## Task prompt
Reproduce exactly, with no other output, every line of the data below from the line containing "- Full changelog" to the end, inclusive.
*** Begin section ***
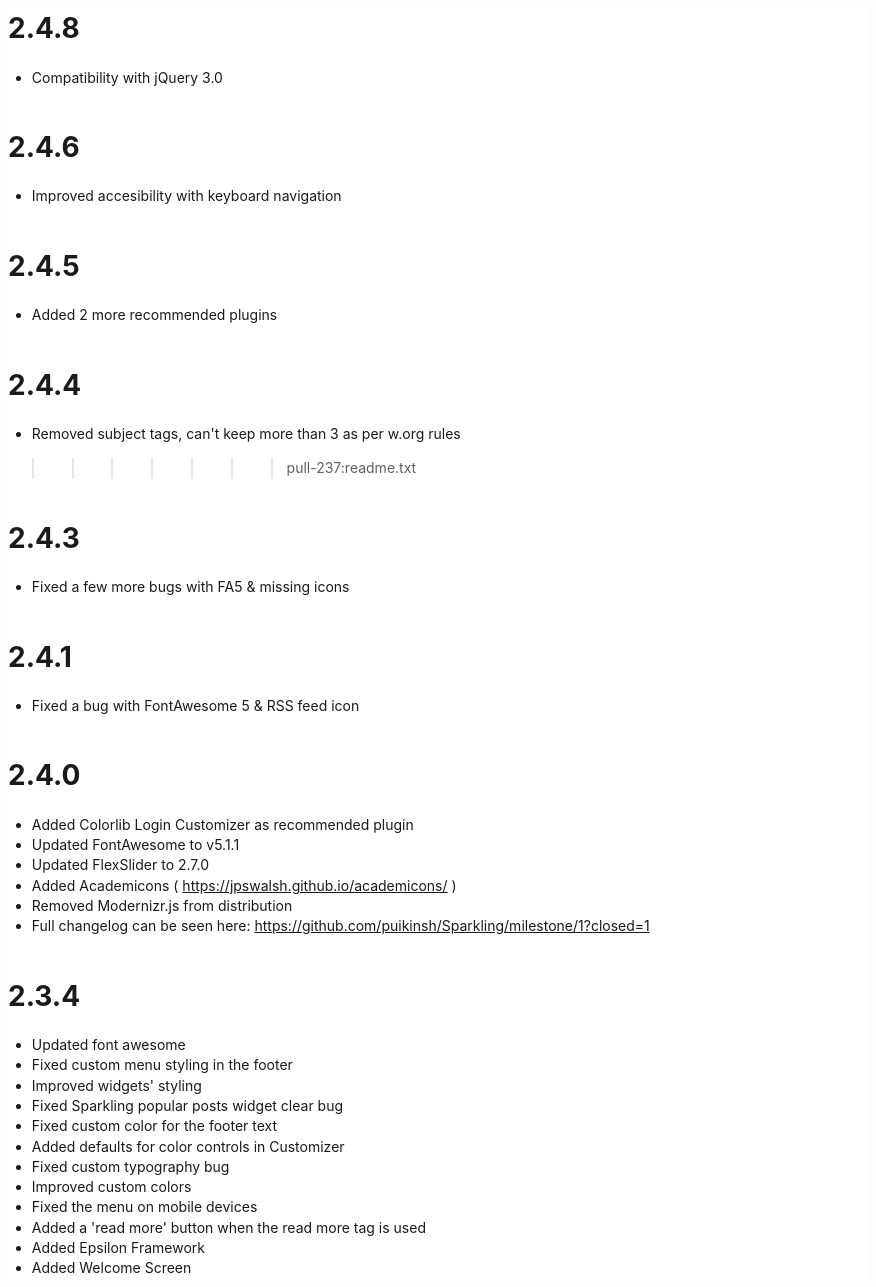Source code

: # 2.4.8

- Compatibility with jQuery 3.0

# 2.4.6

- Improved accesibility with keyboard navigation

# 2.4.5

- Added 2 more recommended plugins

# 2.4.4

- Removed subject tags, can't keep more than 3 as per w.org rules

> > > > > > > pull-237:readme.txt

# 2.4.3

- Fixed a few more bugs with FA5 & missing icons

# 2.4.1

- Fixed a bug with FontAwesome 5 & RSS feed icon

# 2.4.0

- Added Colorlib Login Customizer as recommended plugin
- Updated FontAwesome to v5.1.1
- Updated FlexSlider to 2.7.0
- Added Academicons ( https://jpswalsh.github.io/academicons/ )
- Removed Modernizr.js from distribution
- Full changelog can be seen here: https://github.com/puikinsh/Sparkling/milestone/1?closed=1

# 2.3.4

- Updated font awesome
- Fixed custom menu styling in the footer
- Improved widgets' styling
- Fixed Sparkling popular posts widget clear bug
- Fixed custom color for the footer text
- Added defaults for color controls in Customizer
- Fixed custom typography bug
- Improved custom colors
- Fixed the menu on mobile devices
- Added a 'read more' button when the read more tag is used
- Added Epsilon Framework
- Added Welcome Screen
*** End section ***
## Solution to the exercise
- Full changelog can be seen here: https://github.com/puikinsh/Sparkling/milestone/1?closed=1

# 2.3.4

- Updated font awesome
- Fixed custom menu styling in the footer
- Improved widgets' styling
- Fixed Sparkling popular posts widget clear bug
- Fixed custom color for the footer text
- Added defaults for color controls in Customizer
- Fixed custom typography bug
- Improved custom colors
- Fixed the menu on mobile devices
- Added a 'read more' button when the read more tag is used
- Added Epsilon Framework
- Added Welcome Screen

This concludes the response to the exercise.